Ecco: il sistema delle carenze formative in Trentino è diventato una specie di penoso e pericoloso fotoritocco. Si è cominciato col nascondere le insufficienze dietro un sei rosso, che poi ha perso il rossore per uniformarsi alle sufficienze vere in nome di una malintesa privacy (ma non è, l’atto finale di un anno scolastico o dell’esame di Stato, un atto certificativo e quindi pubblico?); si è proseguito col trasformare il termine debito in un più asettico carenza, illudendo lo studente che a dispetto della profondità delle lacune l’anno scolastico seguente potrà essere affrontato con successo; e per rafforzare tale convinzione si è deciso di assegnare comunque il titolo di promozione a giugno, rendendo semplicemente impossibile - peggio, ininfluente - verificare a settembre se quelle lacune siano colmate o meno. Al momento dell’esame di Stato, si è arrivati ad applicare l’ultimo effetto: fingendo, con una media artefatta dalla condotta e da alcune discipline “facili”, che dietro quel sei complessivo (requisito per l’ammissione) le lacune non esistano più.
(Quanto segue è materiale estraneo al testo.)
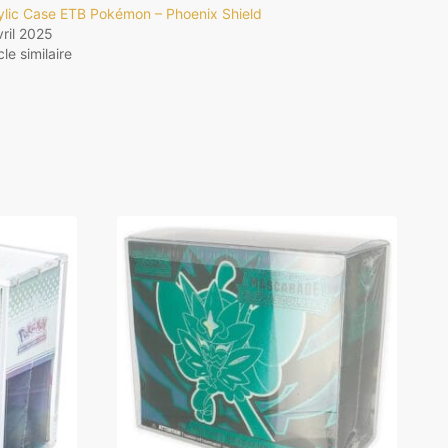
ylic Case ETB Pokémon – Phoenix Shield
vril 2025
cle similaire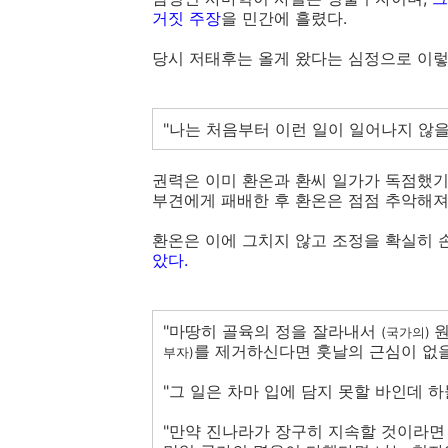
거짓 주장
을 민간에 흘렸다.
당시 저태후는 올게 왔다는 심정으로 이렇
"나는 처음부터 이런 일이 일어나지 않을
권력은 이미 환온과 환씨 일가가 독점했기
부견에게 패배한 후 환온은 점점 추악해져
환온은 이에 그치지 않고 조정을 확실히
았다.
"마땅히 골육의 정을 잘라내서
원
(국가의)
를 제거하신다면 훗날의 근심이 없을
부자)
"그 일은 차마 입에 담지 못할 바인데 하
"만약 진나라가 장구히 지속할 것이라면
Nessuna nostalgia punitiva, si badi: solo la constatazione che la responsabilizzazione al mondo adulto, cui la scuola è chiamata, si fonda sulla certezza di dover rendere conto del proprio agire. Avere trasformato il cosiddetto esame a settembre che permane nel resto d’Italia, pur con limiti e ipocrisie, in un teatrino dell’assurdo senza incidenza sul nuovo anno è un clamoroso errore da correggere al più presto. Il primo approdo del mio ragionamento non è quindi “bocciare di più”, né “dare più carenze”, come se la cosiddetta punizione dovesse risultare formativa in sé. Una caricatura della scuola d’altri tempi quanto più lontana dalla mia idea d’insegnamento. Al contrario, ripristinare la possibilità di appello a settembre, per verificare se il percorso iniziato con il precedente anno scolastico si sia completato durante l’estate, con prospettive di successo per il nuovo. Non per un’esigenza di sterile severità: per rasserenare il clima degli scrutini a giugno, con la consapevolezza che si offrirà agli studenti una possibilità di recupero autentico e non solo formale.
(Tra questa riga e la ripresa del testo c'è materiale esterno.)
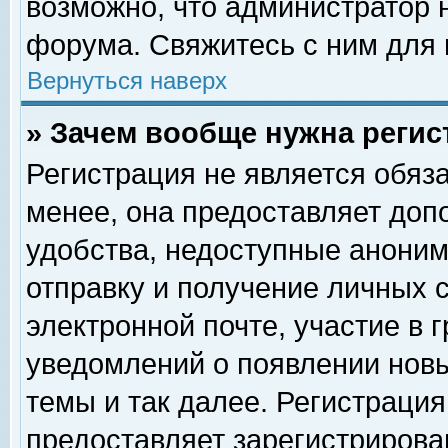
возможно, что администратор
форума. Свяжитесь с ним для 
Вернуться наверх
» Зачем вообще нужна регис
Регистрация не является обяз
менее, она предоставляет доп
удобства, недоступные аноним
отправку и получение личных 
электронной почте, участие в 
уведомлений о появлении нов
темы и так далее. Регистрация
предоставляет зарегистриров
Perché diciamolo, adesso in Trentino funziona così: se a settembre le carenze sono sanate, è tutto a posto; se invece non lo sono, e magari rimangono gravi, si deve far finta che tutto sia a posto e si espone lo studente al fuoco di fila di nuovi argomenti di studio, nuove competenze da acquisire, nuove verifiche. Senza che le precedenti difficoltà siano davvero risolte. E questo fotoritocco diventa dramma personale e familiare, nei casi non rari in cui lo studente si renda conto di trovarsi nel vicolo cieco di un nuovo anno scolastico che impietosamente mette a nudo le sue sfide non superate; principale causa, questa, dei sempre più numerosi abbandoni e cambi d’indirizzo estivi.

La soluzione, ben si comprende, non è quella di spostare l’attenzione sull’ovvietà che la scuola debba valutare qualcosa in più rispetto alle mere conoscenze (come se le competenze non discendessero da un percorso solidamente impostato, e quindi rigoroso). Non è neppure quella di focalizzarsi sul processo di apprendimento, appiattendo sullo sfondo la fase valutativa: si tratta di due momenti diversi, sui quali la responsabilità didattica, formativa ed educativa della scuola è parimenti in gioco. Neppure si tratta di colpevolizzare gli insegnanti, insinuando che se ci sono troppe insufficienze sia necessario farsi qualche domanda. O forse sì: se comunque le carenze abbondano, come avviene in molte scuole, a lungo insanate e infine insanabili, qualche domanda sarà pure il caso di farsela. Ma da parte di chi continua ad affermare che questo sistema sia virtuoso, o persino generi eccellenza.